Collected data
***
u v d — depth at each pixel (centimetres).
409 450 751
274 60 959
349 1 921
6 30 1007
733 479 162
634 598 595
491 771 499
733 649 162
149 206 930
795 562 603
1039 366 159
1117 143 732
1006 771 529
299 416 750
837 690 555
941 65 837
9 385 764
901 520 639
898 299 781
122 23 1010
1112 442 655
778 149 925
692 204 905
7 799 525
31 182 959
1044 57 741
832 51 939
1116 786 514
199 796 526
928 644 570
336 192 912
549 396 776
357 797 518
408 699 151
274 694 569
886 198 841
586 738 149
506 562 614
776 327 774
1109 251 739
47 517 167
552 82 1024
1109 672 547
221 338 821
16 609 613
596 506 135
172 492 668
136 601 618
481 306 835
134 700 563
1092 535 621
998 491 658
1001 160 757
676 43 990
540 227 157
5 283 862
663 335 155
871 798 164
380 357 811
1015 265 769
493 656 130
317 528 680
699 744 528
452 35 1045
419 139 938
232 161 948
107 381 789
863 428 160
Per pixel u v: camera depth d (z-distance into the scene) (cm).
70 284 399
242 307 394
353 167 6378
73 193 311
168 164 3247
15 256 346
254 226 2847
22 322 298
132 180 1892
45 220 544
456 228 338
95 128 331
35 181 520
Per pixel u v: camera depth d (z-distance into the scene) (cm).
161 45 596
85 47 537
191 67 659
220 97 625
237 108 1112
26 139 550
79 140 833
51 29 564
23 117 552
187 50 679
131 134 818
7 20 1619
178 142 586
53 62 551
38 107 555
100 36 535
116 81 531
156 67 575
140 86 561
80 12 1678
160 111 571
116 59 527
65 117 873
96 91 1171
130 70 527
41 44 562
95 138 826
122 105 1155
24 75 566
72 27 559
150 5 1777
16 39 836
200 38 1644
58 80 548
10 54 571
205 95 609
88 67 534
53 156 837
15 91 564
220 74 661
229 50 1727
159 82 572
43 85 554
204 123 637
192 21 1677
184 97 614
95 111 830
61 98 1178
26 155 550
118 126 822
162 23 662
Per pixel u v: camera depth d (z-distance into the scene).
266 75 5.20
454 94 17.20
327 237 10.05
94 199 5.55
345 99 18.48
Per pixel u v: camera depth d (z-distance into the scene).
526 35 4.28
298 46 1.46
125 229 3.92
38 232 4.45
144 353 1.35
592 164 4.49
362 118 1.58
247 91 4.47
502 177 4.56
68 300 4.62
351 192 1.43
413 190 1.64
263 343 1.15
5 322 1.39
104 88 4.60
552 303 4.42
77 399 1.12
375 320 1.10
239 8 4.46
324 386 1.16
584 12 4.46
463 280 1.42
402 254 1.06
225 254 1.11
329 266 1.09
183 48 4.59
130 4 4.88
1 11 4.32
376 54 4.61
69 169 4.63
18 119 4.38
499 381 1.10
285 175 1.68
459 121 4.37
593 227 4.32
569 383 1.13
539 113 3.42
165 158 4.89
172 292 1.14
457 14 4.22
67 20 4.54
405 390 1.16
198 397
***
* Your task: Reproduce the lines above. Leave each one as it is.

* Result:
u v d — depth at each pixel (centimetres).
409 450 751
274 60 959
349 1 921
6 30 1007
733 479 162
634 598 595
491 771 499
733 649 162
149 206 930
795 562 603
1039 366 159
1117 143 732
1006 771 529
299 416 750
837 690 555
941 65 837
9 385 764
901 520 639
898 299 781
122 23 1010
1112 442 655
778 149 925
692 204 905
7 799 525
31 182 959
1044 57 741
832 51 939
1116 786 514
199 796 526
928 644 570
336 192 912
549 396 776
357 797 518
408 699 151
274 694 569
886 198 841
586 738 149
506 562 614
776 327 774
1109 251 739
47 517 167
552 82 1024
1109 672 547
221 338 821
16 609 613
596 506 135
172 492 668
136 601 618
481 306 835
134 700 563
1092 535 621
998 491 658
1001 160 757
676 43 990
540 227 157
5 283 862
663 335 155
871 798 164
380 357 811
1015 265 769
493 656 130
317 528 680
699 744 528
452 35 1045
419 139 938
232 161 948
107 381 789
863 428 160
Per pixel u v: camera depth d (z-distance into the scene) (cm).
70 284 399
242 307 394
353 167 6378
73 193 311
168 164 3247
15 256 346
254 226 2847
22 322 298
132 180 1892
45 220 544
456 228 338
95 128 331
35 181 520
Per pixel u v: camera depth d (z-distance into the scene) (cm).
161 45 596
85 47 537
191 67 659
220 97 625
237 108 1112
26 139 550
79 140 833
51 29 564
23 117 552
187 50 679
131 134 818
7 20 1619
178 142 586
53 62 551
38 107 555
100 36 535
116 81 531
156 67 575
140 86 561
80 12 1678
160 111 571
116 59 527
65 117 873
96 91 1171
130 70 527
41 44 562
95 138 826
122 105 1155
24 75 566
72 27 559
150 5 1777
16 39 836
200 38 1644
58 80 548
10 54 571
205 95 609
88 67 534
53 156 837
15 91 564
220 74 661
229 50 1727
159 82 572
43 85 554
204 123 637
192 21 1677
184 97 614
95 111 830
61 98 1178
26 155 550
118 126 822
162 23 662
Per pixel u v: camera depth d (z-distance into the scene).
266 75 5.20
454 94 17.20
327 237 10.05
94 199 5.55
345 99 18.48
Per pixel u v: camera depth d (z-distance into the scene).
526 35 4.28
298 46 1.46
125 229 3.92
38 232 4.45
144 353 1.35
592 164 4.49
362 118 1.58
247 91 4.47
502 177 4.56
68 300 4.62
351 192 1.43
413 190 1.64
263 343 1.15
5 322 1.39
104 88 4.60
552 303 4.42
77 399 1.12
375 320 1.10
239 8 4.46
324 386 1.16
584 12 4.46
463 280 1.42
402 254 1.06
225 254 1.11
329 266 1.09
183 48 4.59
130 4 4.88
1 11 4.32
376 54 4.61
69 169 4.63
18 119 4.38
499 381 1.10
285 175 1.68
459 121 4.37
593 227 4.32
569 383 1.13
539 113 3.42
165 158 4.89
172 292 1.14
457 14 4.22
67 20 4.54
405 390 1.16
198 397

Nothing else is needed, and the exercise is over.